16. Discussion • Strong coronal magnetic fields, exceeding ~200 G, appear necessary (though not sufficient) for the formation of super-hot plasma. This inference is supported by coronal fields inferred from µ-waves during X-class flares (e.g. Asai et al. 2006, PASJ, 58, L1), and is consistent with formation in the corona by compression of reconnected loops (Caspi & Lin 2010), though other explanations are, of course, also possible. • The inferred magnetic field strength B ∝ β1/2 is a strict lower limit since β < 1 (else the magnetic field could not contain the thermal plasma, and it would expand and cool).
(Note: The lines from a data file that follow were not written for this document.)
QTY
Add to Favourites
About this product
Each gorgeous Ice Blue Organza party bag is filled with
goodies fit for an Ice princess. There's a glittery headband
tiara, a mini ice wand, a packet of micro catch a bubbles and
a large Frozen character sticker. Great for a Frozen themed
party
Since B cannot exceed the photospheric value (no more than 1000-3000 G even in the most intense active regions), this also provides a lower limit on the coronal/super-hot β of >0.01, and µ-wave observations (per above) suggest that β ≈ 1.

17. Summary Our analysis of 37 M- and X-class flares has shown that: • Maximum RHESSI and GOES temperatures are strongly correlated with GOES class, but the RHESSI correlation is significantly steeper; the (bimodal) temperature distribution likely also scales with GOES class • Maximum thermal energy is strongly correlated with GOES class; • Super-hot flares are strongly associated with a high electron number density and a high maximum thermal energy density, and thus with strong coronal magnetic fields; super-hot plasma may thus reflect not only higher temperatures, but a higher energy input into the plasma; • β ≈ 1 in the super-hot region, suggesting that the plasma is efficiently heated to its physical maximum These correlations and associations that distinguish super-hot and non-super-hot flares may help to constrain models of flare reconnection and subsequent plasma heating.